In 2009, the Texas Medical Board publicly reprimanded Zamora-Quezada for conducting excessive tests without a legitimate basis, records show. Zamora-Quezada was also fined and put on notice by the board but continued to practice.

A doctor who had referred patients to Zamora-Quezada's practice seemed puzzled by some of his recommendations.

"Honestly, we didn't know that was going on there," said Dr. Magdalena Caudillo of Peñitas, Texas. "He would never deny any of our patients, even if we knew there was no major diagnosis."

She said her patients would often return to her office without consult notes from Zamora-Quezada and would often be prescribed the same things.

"I didn't think there was anything seriously wrong with you," Caudillo often would tell these patients, she said. "This isn't going to work. This isn't stuff that you need."

However, she said, some patients felt that the treatments did help.

Roselie Ibarra, now 19, said her pediatrician sent her to Zamora-Quezada in 2012. Her mom was worried because her knees would make a popping sound when she squatted down.

She said Zamora-Quezada diagnosed her with rheumatoid arthritis and said she had a slight scoliosis and was anemic. Ibarra felt out of place at the clinic, she said, because the waiting room was filled with older people.

The doctor prescribed vitamins, a pain patch and hydrocodone, and every time she was at the office, there were blood tests and X-rays. He gave her an injection only once, in her back, "but that was my first and last shot." He wanted to give her more, she said, but she refused. "I wasn't in pain and didn't feel like I needed them."

She left Zamora-Quezada's care in 2016, when she left for college. But when she moved to another state to join the military and had a followup with another doctor, they did not find any arthritis. She wonders now whether she ever was sick.

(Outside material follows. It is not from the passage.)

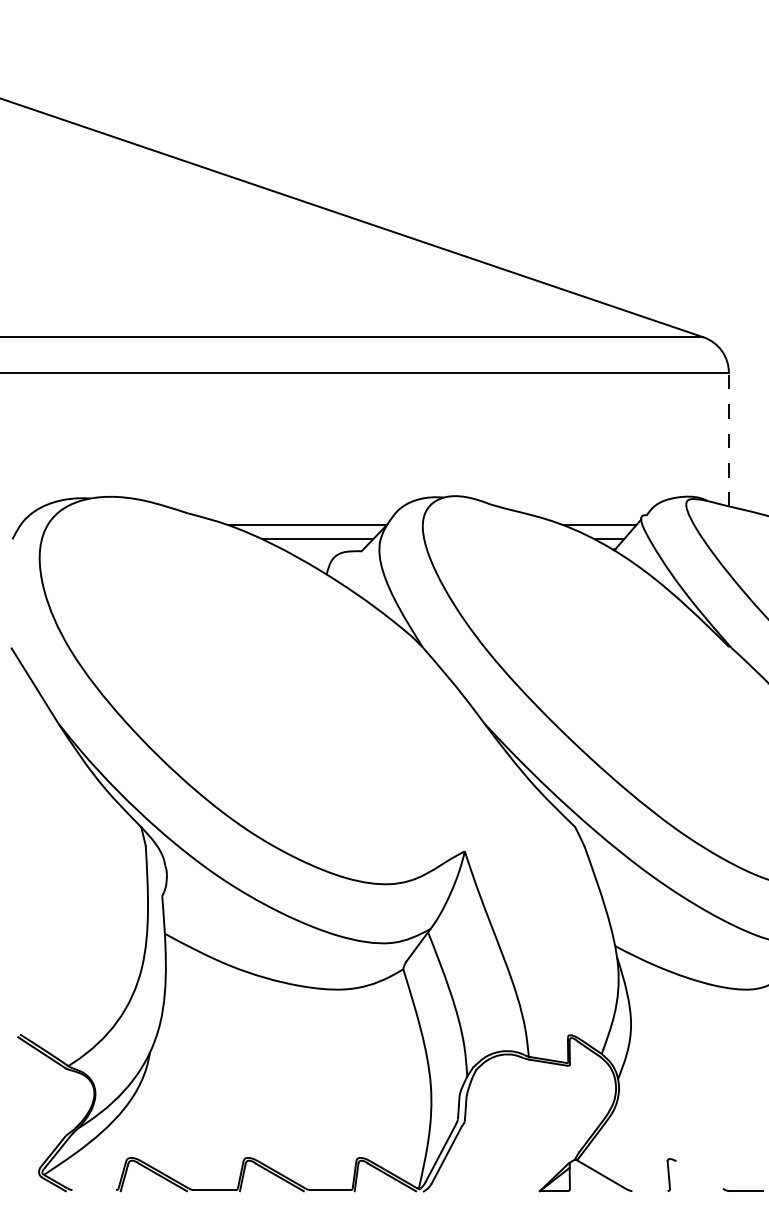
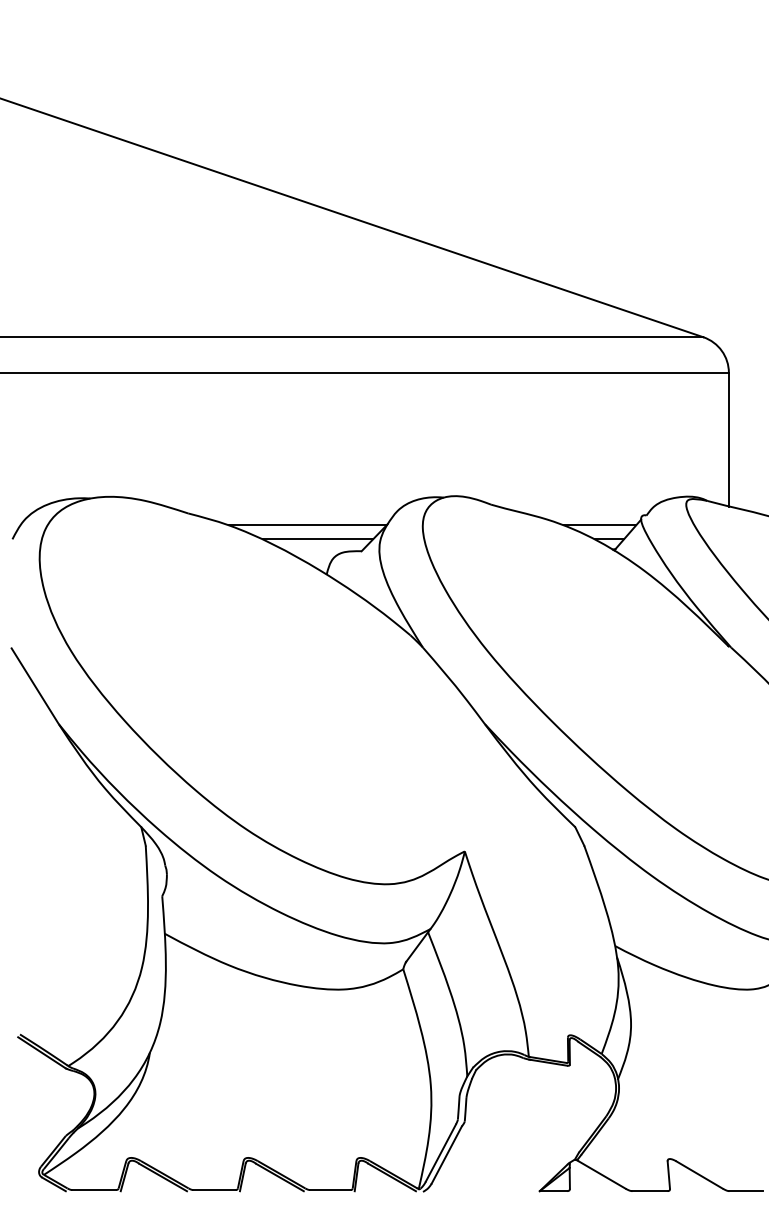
line at (728, 439): dashed -> solid
line at (699, 1174): none -> present
line at (94, 1190): none -> present
line at (649, 1191): none -> present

When Ibarra saw the news of the indictment Tuesday, she called the FBI victim hotline.

The FBI is asking for other patients who were in the doctor's care between January 2000 and May 2018 to call the hotline at 1-833-432-4873, Option 8, or email ZamoraPatient@fbi.gov. The FBI is legally mandated to identify victims of federal crimes that it investigates and provide these victims with information, assistance services and resources.

This case is certainly not an isolated incident involving potential medical fraud. Health care fraud costs the country about $68 billion annually, according to estimates from the National Health Care Anti-Fraud Association, and that's probably a conservative number. That's about 3% of the $2.26 trillion the country spends on health care, according to the association.

"It makes me feel bad, because you go to a doctor trusting in them," former patient Zapata said. "I felt bad because he was practically inventing things."